→ **TASK REQUIREMENTS**
The response has to reproduce all entries exactly while excluding their pictures.
*** Opening DATA FOR THE TASK ***
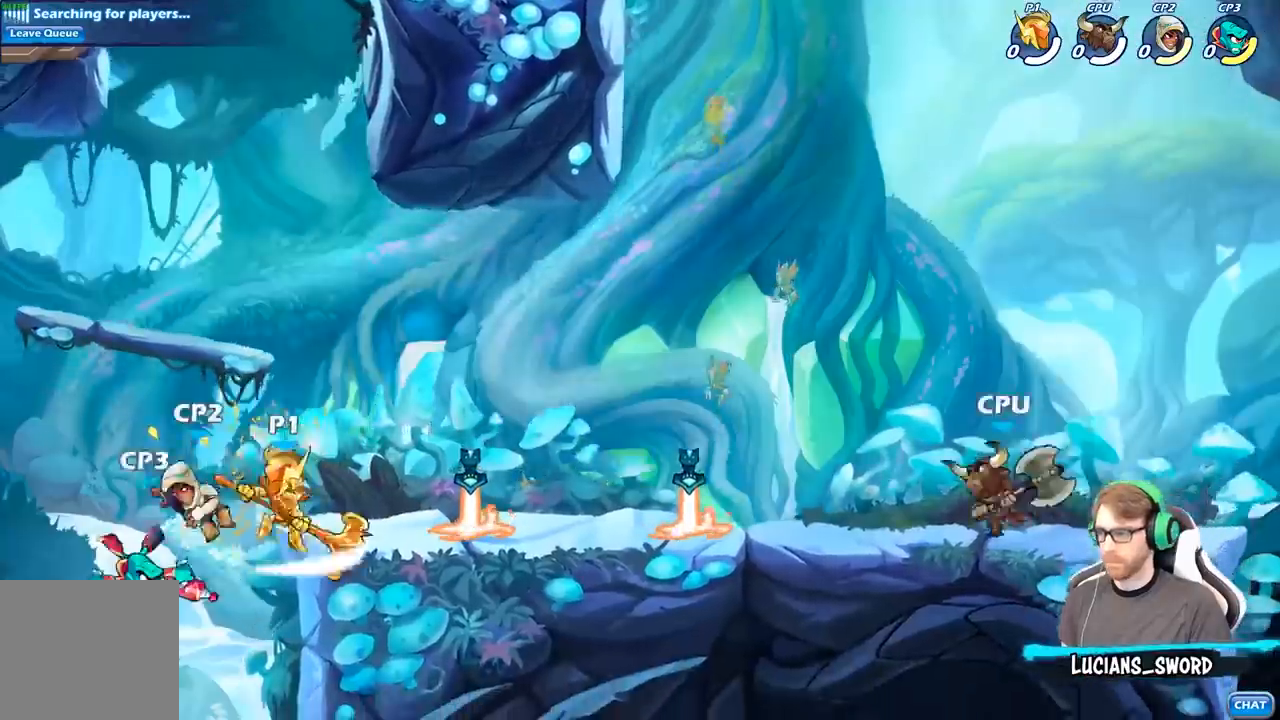
{"buttons": ["B"], "left_stick": "down-left", "right_stick": "center", "events": [[167, "A", "down"], [183, "left_stick", "down-left"], [250, "B", "down"], [267, "A", "up"]]}
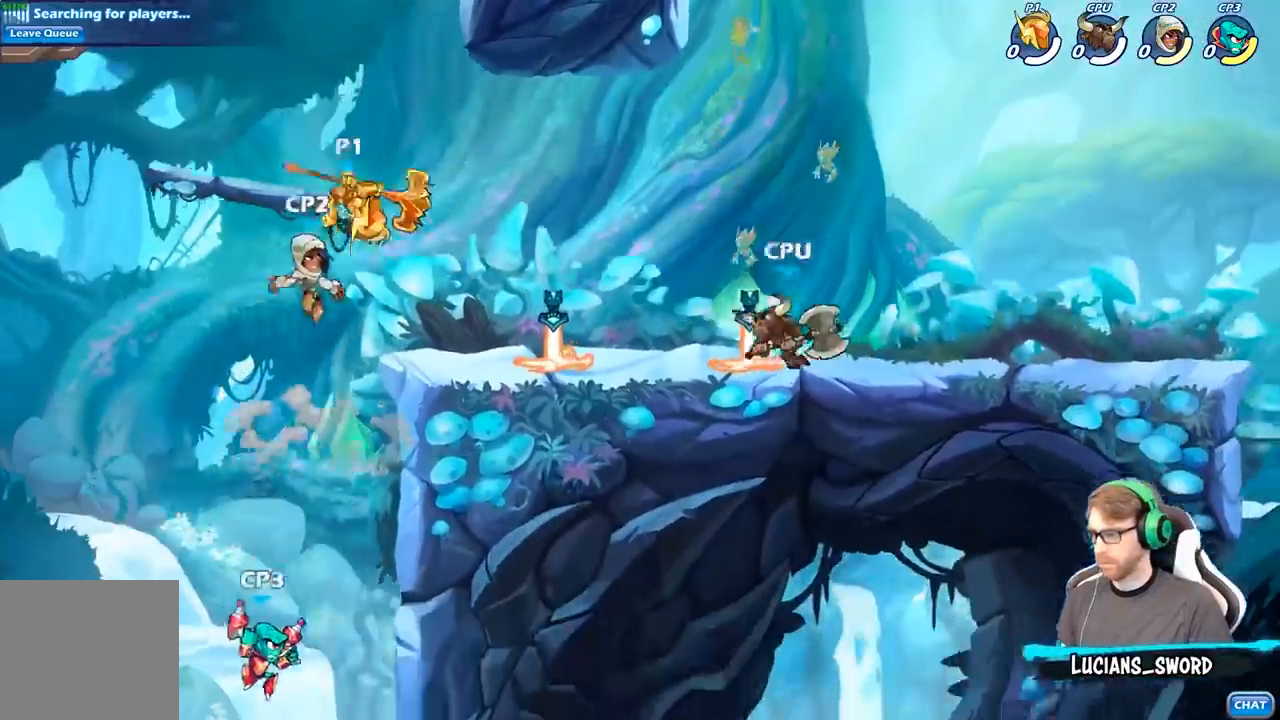
{"buttons": ["B"], "left_stick": "down-left", "right_stick": "center", "events": []}
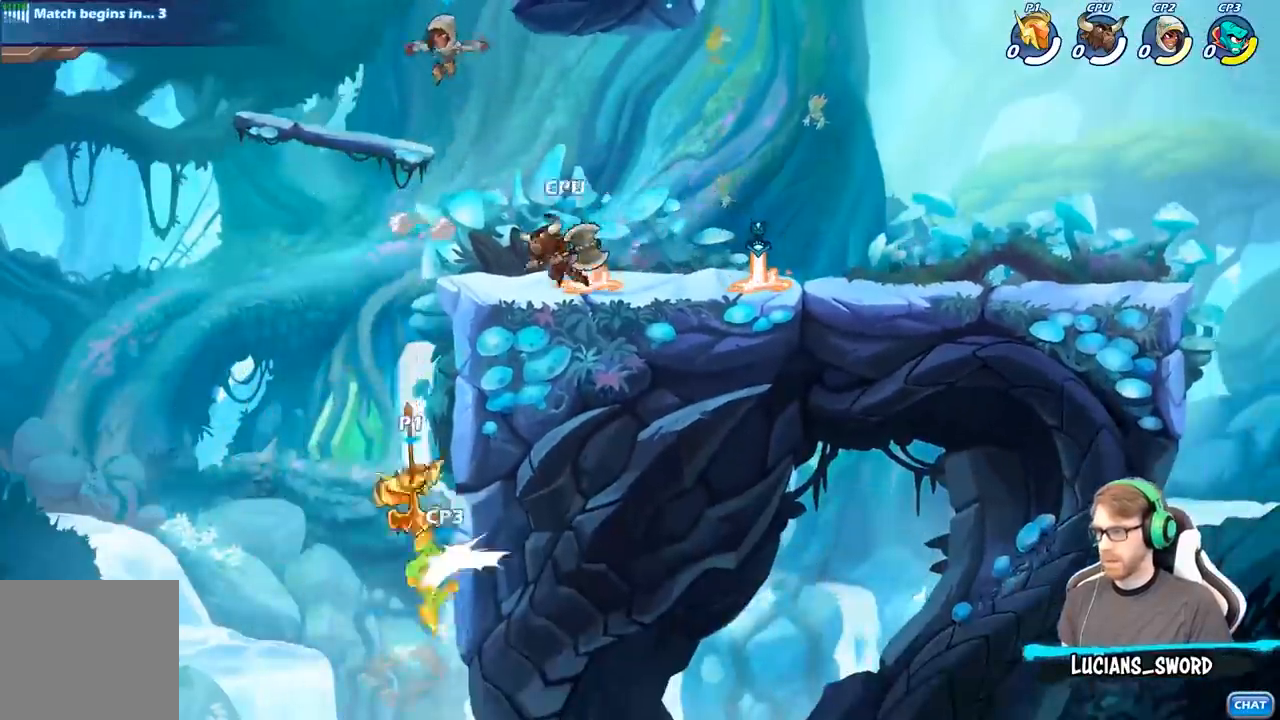
{"buttons": [], "left_stick": "center", "right_stick": "center", "events": [[50, "B", "up"], [133, "left_stick", "center"]]}
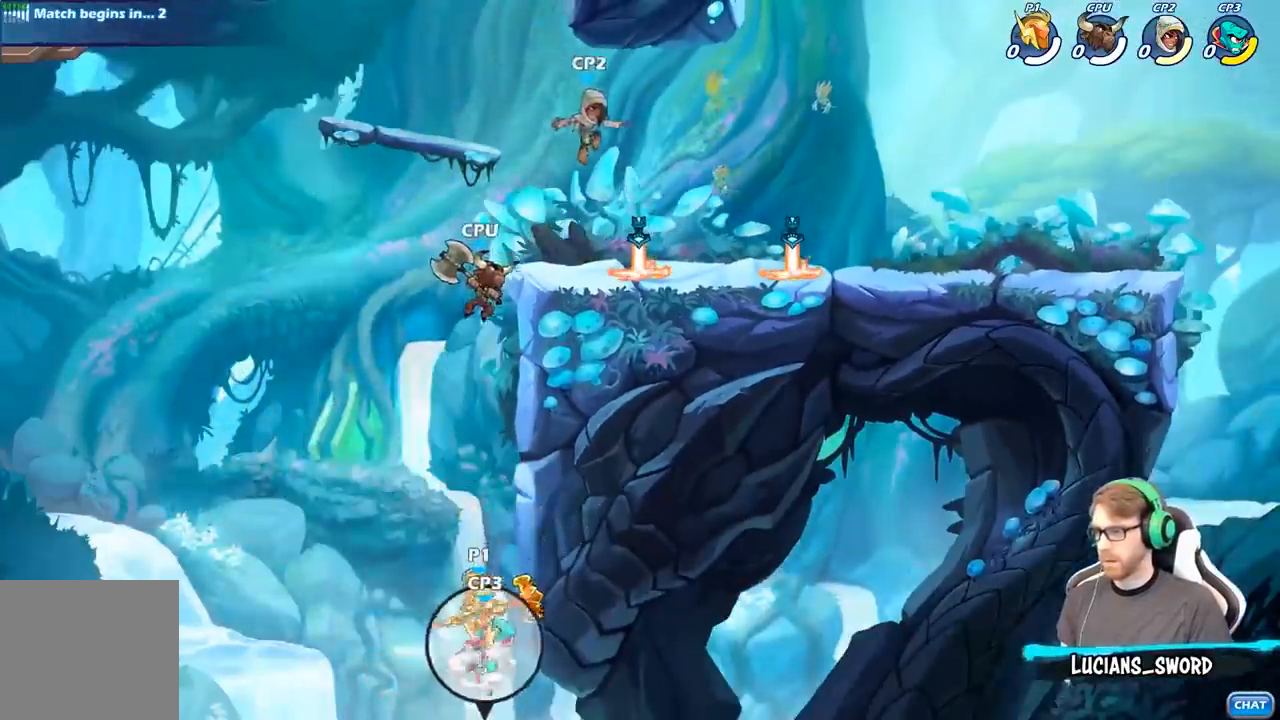
{"buttons": [], "left_stick": "right", "right_stick": "center", "events": [[150, "A", "down"], [300, "B", "down"], [317, "A", "up"], [417, "left_stick", "right"], [483, "B", "up"]]}
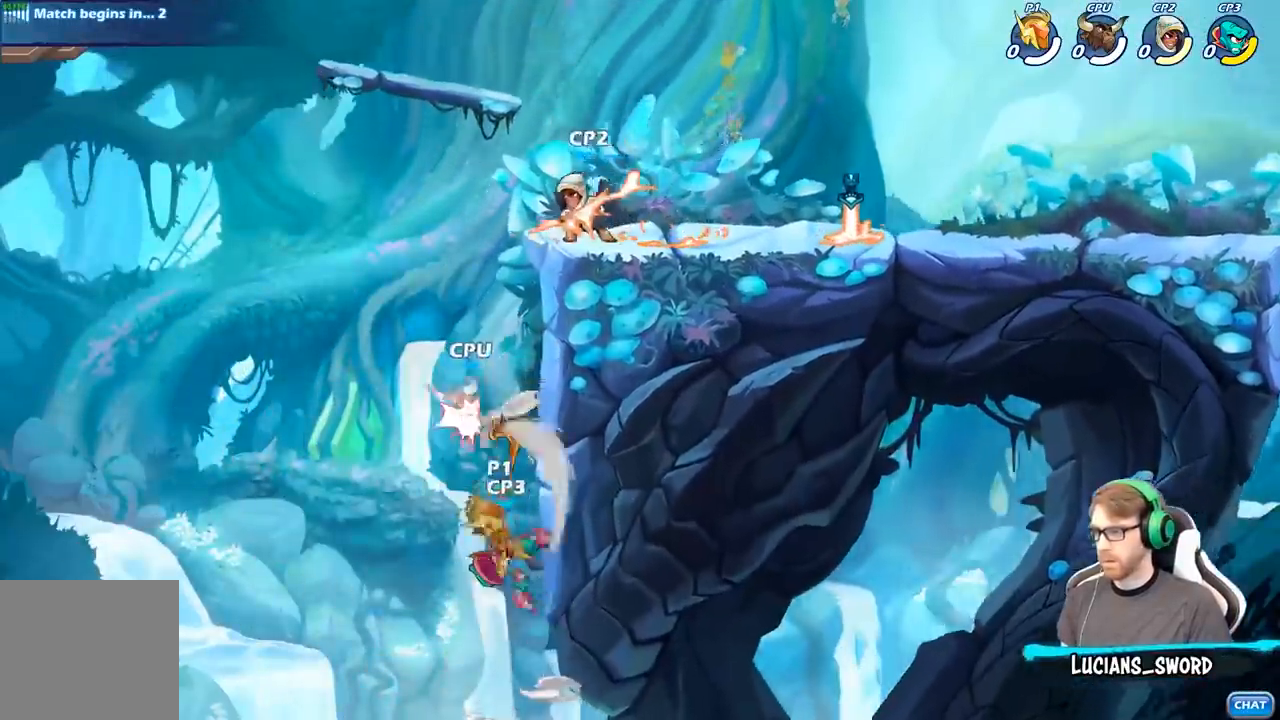
{"buttons": [], "left_stick": "right", "right_stick": "center", "events": []}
*** Closing DATA FOR THE TASK ***
→ **REPLY TO THE TASK**
{"buttons": ["B"], "left_stick": "down-left", "right_stick": "center", "events": [[167, "A", "down"], [183, "left_stick", "down-left"], [250, "B", "down"], [267, "A", "up"]]}
{"buttons": ["B"], "left_stick": "down-left", "right_stick": "center", "events": []}
{"buttons": [], "left_stick": "center", "right_stick": "center", "events": [[50, "B", "up"], [133, "left_stick", "center"]]}
{"buttons": [], "left_stick": "right", "right_stick": "center", "events": [[150, "A", "down"], [300, "B", "down"], [317, "A", "up"], [417, "left_stick", "right"], [483, "B", "up"]]}
{"buttons": [], "left_stick": "right", "right_stick": "center", "events": []}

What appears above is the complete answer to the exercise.